Gestellte Aufgabe:
Bitte drucke aus dem Text zum Personalmangel in Niedersachsen wortgetreu die Stelle ab, die mit „Um das Interesse“ beginnt und bis einschließlich „eingeschrieben; Quelle: Ärzteblatt.de).“ weitergeht.

──────── Übungstext

Um das Interesse am Landarzt-Leben zu steigern, hat das Land Niedersachsen eine "Landarzt-Quote" eingeführt: Wer sich verpflichtet, Landarzt zu werden, bekommt einen Studienplatz. (Anmerkung Redaktion: Ursprünglich war die Regierung 2021 von 600 Bewerbungen pro Jahr ausgegangen, doch es gingen für den ersten Jahrgang nur 299 Bewerbungen ein. Und von den daraus ausgewählten 60 Kandidaten haben sich lediglich 46 eingeschrieben; Quelle: Ärzteblatt.de).

Um dem Lehrermangel entgegenzuwirken, werde an einer Reform der Lehrerausbildung gearbeitet, so Weil. Außerdem sollen den angehenden Lehrern Angebote gemacht werden, die es interessanter machen, auf dem Lande zu arbeiten. "Doch letztendlich ist es immer ein Kampf um die Attraktivität der Berufe", weiß Weil.

Personmangel Kindertagesstätten:
Weils Kurznalyse: Viele Berufsanfänger sind in der Ausbildung, bleiben aber nicht lange im Beruf. Das hänge auch damit zusammen, dass die Ausbildung schulisch abläuft, ohne dass ein Gehalt gezahlt wird. Das sei wenig attraktiv für Berufsanfänger. Da würden Modelle entwickelt.

────────────────
──────── Datensätze

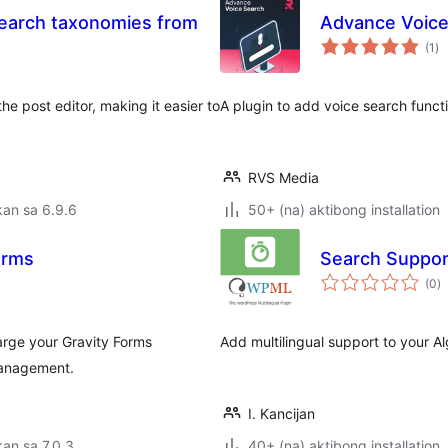
Search taxonomies from
Advance Voice
ka
(1
)
ra
 post editor, making it easier to
A plugin to add voice search functi
RVS Media
an sa 6.9.6
50+ (na) aktibong installation
orms
Search Suppor
k
(0
)
ra
rge your Gravity Forms
Add multilingual support to your Al
management.
I. Kancijan
an sa 7.0.3
40+ (na) aktibong installation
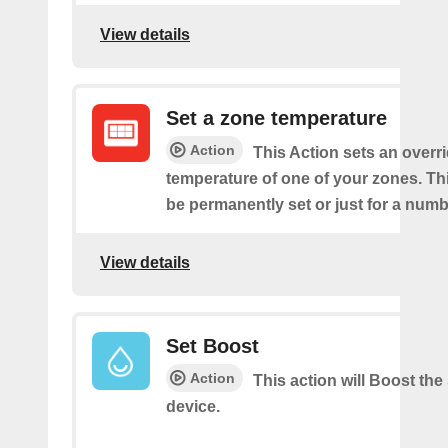
View details
Set a zone temperature
Action
This Action sets an overri
temperature of one of your zones. Thi
be permanently set or just for a numb
View details
Set Boost
Action
This action will Boost the
device.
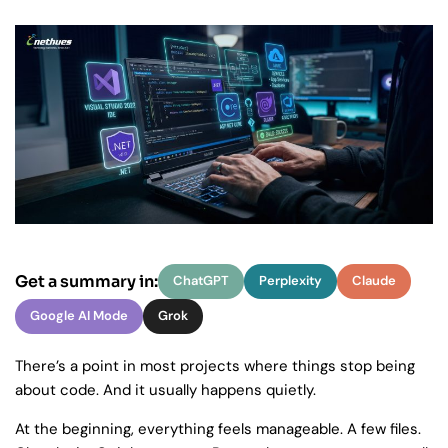
Get a summary in:
ChatGPT
Perplexity
Claude
Google AI Mode
Grok
There’s a point in most projects where things stop being
about code. And it usually happens quietly.
At the beginning, everything feels manageable. A few files.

────────────────

Antwort zur Aufgabe:
Um das Interesse am Landarzt-Leben zu steigern, hat das Land Niedersachsen eine "Landarzt-Quote" eingeführt: Wer sich verpflichtet, Landarzt zu werden, bekommt einen Studienplatz. (Anmerkung Redaktion: Ursprünglich war die Regierung 2021 von 600 Bewerbungen pro Jahr ausgegangen, doch es gingen für den ersten Jahrgang nur 299 Bewerbungen ein. Und von den daraus ausgewählten 60 Kandidaten haben sich lediglich 46 eingeschrieben; Quelle: Ärzteblatt.de).